Let's go through the code step-by-step:

First, import the necessary libraries and modules:

os and tempfile: For file and directory manipulation.
openai: For using OpenAI's APIs.
faiss: For efficient similarity search and clustering of dense vectors.
moviepy.editor: For video editing tasks.
pytube: To download YouTube videos.
urllib.parse: To parse and manipulate URLs.
LangChain-related imports: For using the LangChain framework.

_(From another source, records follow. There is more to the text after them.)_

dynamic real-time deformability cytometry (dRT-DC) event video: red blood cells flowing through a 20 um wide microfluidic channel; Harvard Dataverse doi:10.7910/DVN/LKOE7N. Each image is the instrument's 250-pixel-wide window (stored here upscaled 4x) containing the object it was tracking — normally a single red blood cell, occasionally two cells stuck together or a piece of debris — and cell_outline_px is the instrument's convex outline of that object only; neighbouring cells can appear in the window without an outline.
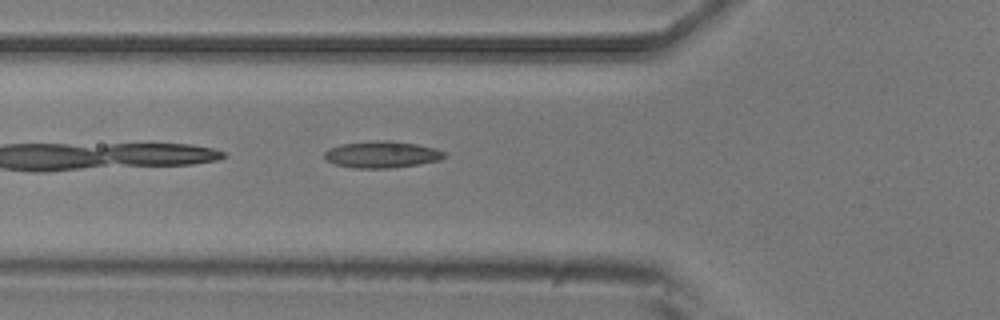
{"species": "common noctule bat (a hibernating species)", "species_latin": "Nyctalus noctula", "temperature_condition": "room temperature", "stored_images_in_passage": 34, "camera_frame_rate_fps": 3000, "um_per_image_px": 0.085, "animal": {"sex": "male", "body_mass_g": 20.5, "forearm_length_mm": 52.5}, "frame": {"image": 1, "passage_image": 3, "time_ms": 0.667, "image_size_px": [1000, 320], "cell_outline_px": [[444, 156], [440, 160], [416, 164], [388, 168], [352, 168], [336, 164], [328, 160], [324, 156], [324, 152], [328, 148], [340, 144], [372, 140], [392, 140], [416, 144], [436, 148], [444, 152]], "centroid_in_image_um": [32.42, 13.11], "position_along_channel_um": 93.4, "area_um2": 18.61}}
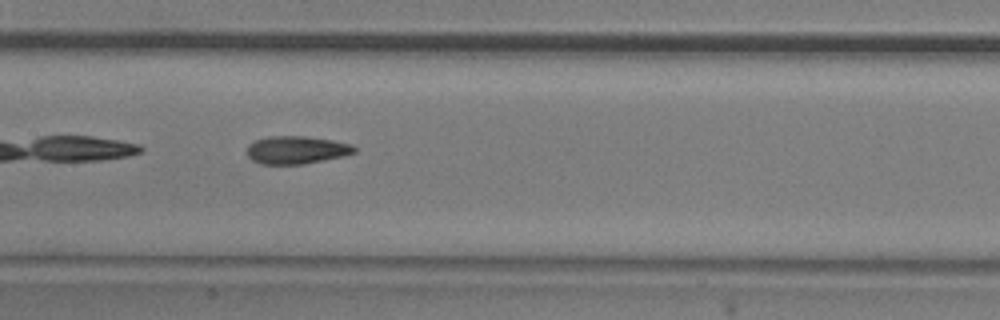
{"frame": {"image": 2, "passage_image": 10, "time_ms": 3.0, "image_size_px": [1000, 320], "cell_outline_px": [[356, 152], [344, 156], [304, 164], [260, 164], [252, 160], [248, 156], [248, 144], [256, 140], [268, 136], [304, 136], [332, 140], [352, 144], [356, 148]], "centroid_in_image_um": [25.21, 12.74], "position_along_channel_um": 182.2, "area_um2": 17.46}}
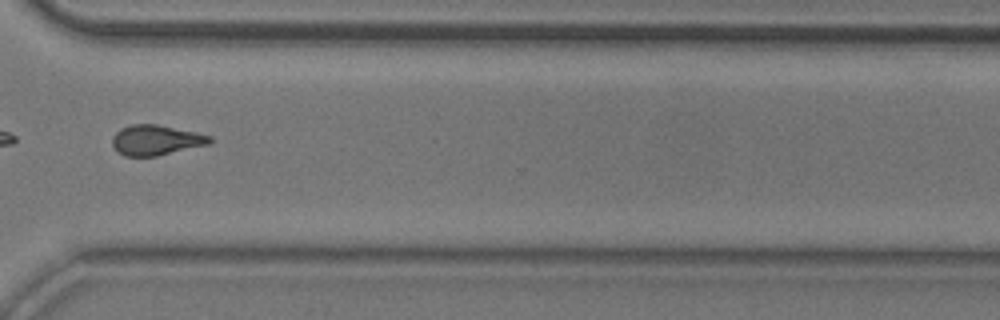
{"frame": {"image": 3, "passage_image": 24, "time_ms": 7.667, "image_size_px": [1000, 320], "cell_outline_px": [[212, 144], [156, 156], [124, 156], [116, 152], [112, 144], [112, 136], [120, 128], [132, 124], [156, 124], [196, 132], [212, 136]], "centroid_in_image_um": [13.26, 11.91], "position_along_channel_um": 357.3, "area_um2": 17.4}}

Set up the environment variable for the OpenAI API key (optional):
Uncomment the line # os.environ["OPENAI_API_KEY"] = "" and replace the empty string with your OpenAI API key.
Define the transscribe_audio function:

This function takes the path to an audio file as input and returns its transcript using the Whisper API. It checks if the file size is below 25 MB (Whisper's limit), and if it is, it transcribes the audio and returns the transcript.

Define the main function:

The main function is where the core functionality of the script resides. Here's a breakdown of the steps within the function:
Prompt the user for the YouTube video URL and extract the video ID.
Create a temporary directory to store the downloaded audio file.
Download the audio stream from the YouTube video using pytube.
Convert the audio file to MP3 format using moviepy.editor.
Transcribe the MP3 audio to text using the previously defined transscribe_audio function.
Split the text into smaller chunks using the CharacterTextSplitter from the LangChain framework.
Create a FAISS index from the text chunks using the FAISS.from_texts method.
Save the FAISS index to a file called "docs.faiss" for future use.
Initialize the OpenAI language model and configure the RetrievalQAWithSourcesChain.
Enter a question and answer loop, allowing the user to ask questions and receive answers based on the video's content.

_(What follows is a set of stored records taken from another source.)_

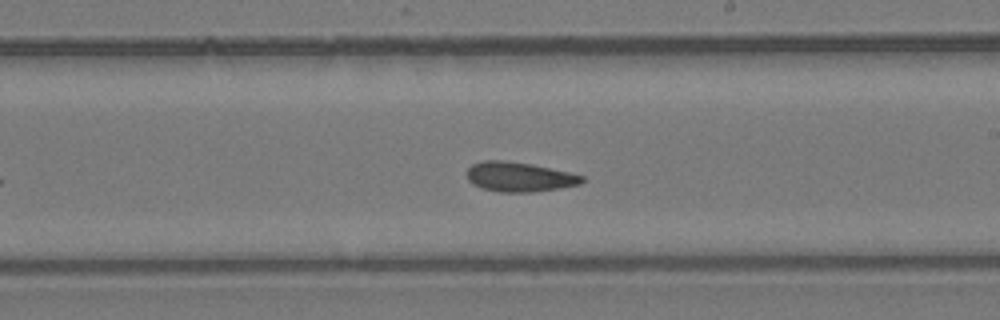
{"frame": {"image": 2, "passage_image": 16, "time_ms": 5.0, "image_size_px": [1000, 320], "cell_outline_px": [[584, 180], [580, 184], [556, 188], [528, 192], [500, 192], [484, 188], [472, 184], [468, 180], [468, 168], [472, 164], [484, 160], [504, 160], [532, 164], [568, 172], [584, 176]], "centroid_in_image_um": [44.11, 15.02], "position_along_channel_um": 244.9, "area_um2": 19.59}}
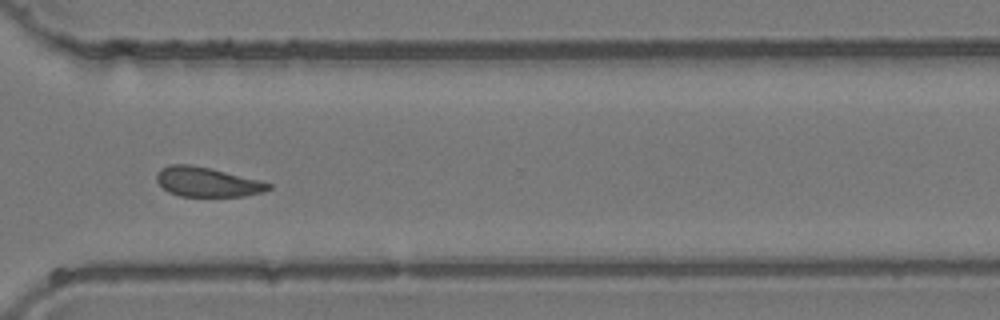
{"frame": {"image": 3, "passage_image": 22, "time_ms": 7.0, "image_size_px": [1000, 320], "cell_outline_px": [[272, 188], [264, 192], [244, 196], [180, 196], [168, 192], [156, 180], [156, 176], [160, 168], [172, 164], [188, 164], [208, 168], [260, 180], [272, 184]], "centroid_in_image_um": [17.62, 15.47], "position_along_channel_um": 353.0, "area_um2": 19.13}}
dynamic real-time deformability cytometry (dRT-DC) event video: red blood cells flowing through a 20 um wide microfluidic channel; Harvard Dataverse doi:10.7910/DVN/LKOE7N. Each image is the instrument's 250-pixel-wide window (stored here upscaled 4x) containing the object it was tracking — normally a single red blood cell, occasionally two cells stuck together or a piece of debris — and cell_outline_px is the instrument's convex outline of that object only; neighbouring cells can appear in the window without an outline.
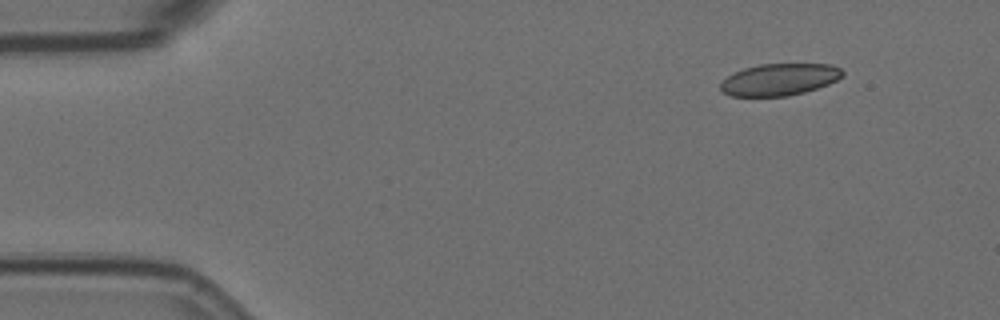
{"species": "Egyptian fruit bat (a non-hibernating species)", "species_latin": "Rousettus aegyptiacus", "temperature_condition": "room temperature", "stored_images_in_passage": 4, "camera_frame_rate_fps": 3000, "um_per_image_px": 0.085, "animal": {"sex": "female"}, "frame": {"image": 1, "passage_image": 1, "time_ms": 0.0, "image_size_px": [1000, 320], "cell_outline_px": [[844, 76], [828, 84], [804, 92], [788, 96], [732, 96], [724, 92], [720, 88], [720, 84], [728, 76], [744, 68], [760, 64], [832, 64], [840, 68], [844, 72]], "centroid_in_image_um": [66.28, 6.75], "position_along_channel_um": 18.7, "area_um2": 22.54}}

Execute the main function:

The last line of the script, if __name__ == "__main__": main(), executes the main function when the script is run.

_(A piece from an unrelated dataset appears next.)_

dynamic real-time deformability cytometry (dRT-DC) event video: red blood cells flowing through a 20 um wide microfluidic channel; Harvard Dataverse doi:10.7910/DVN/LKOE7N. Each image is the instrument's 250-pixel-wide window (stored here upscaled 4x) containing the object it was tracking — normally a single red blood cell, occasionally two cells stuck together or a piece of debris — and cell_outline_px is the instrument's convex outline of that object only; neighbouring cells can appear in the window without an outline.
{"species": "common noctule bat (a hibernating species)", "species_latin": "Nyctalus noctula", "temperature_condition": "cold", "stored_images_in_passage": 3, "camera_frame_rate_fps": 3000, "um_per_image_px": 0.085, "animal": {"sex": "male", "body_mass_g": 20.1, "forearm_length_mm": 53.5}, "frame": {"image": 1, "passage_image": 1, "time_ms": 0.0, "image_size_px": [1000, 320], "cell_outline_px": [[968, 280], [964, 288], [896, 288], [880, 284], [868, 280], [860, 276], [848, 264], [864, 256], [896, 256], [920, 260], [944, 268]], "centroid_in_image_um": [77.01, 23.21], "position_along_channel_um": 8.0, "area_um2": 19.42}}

To implement the script, follow these steps:

Install the required libraries and packages by running pip install openai faiss-cpu moviepy pytube3 langchain tiktoken.
Create a new Python script and copy the provided code into it.
Uncomment and update the line with your OpenAI API key or set the OpenAI Key on the command like with export OPENAI_API_KEY=""
Save the script and run it with python script_name.py.

After implementing the script, you'll have a functional YouTube video Q&A chatbot that leverages the power of OpenAI's Whisper API and the LangChain framework.

Conclusion

This blog post has demonstrated the incredible potential of combining OpenAI's Whisper Speech-To-Text API with the LangChain framework to create a powerful YouTube Video Q&A Chatbot in Python. This application not only simplifies the process of transcribing and analyzing YouTube video content but also enables users to interact with the content on a deeper level through a question-and-answer interface.

The step-by-step guide provided in this post has allowed you to implement the code and unlock the potential of this cutting-edge technology. By following these steps, you have taken a significant leap into the realm of artificial intelligence and natural language processing, opening up new possibilities for creating innovative and intelligent applications.

As AI technologies continue to advance, the potential applications and use cases for such tools will only grow, making it an exciting time to be a developer. We hope this blog post has inspired you to explore further and harness the power of language models in your own projects. Happy coding!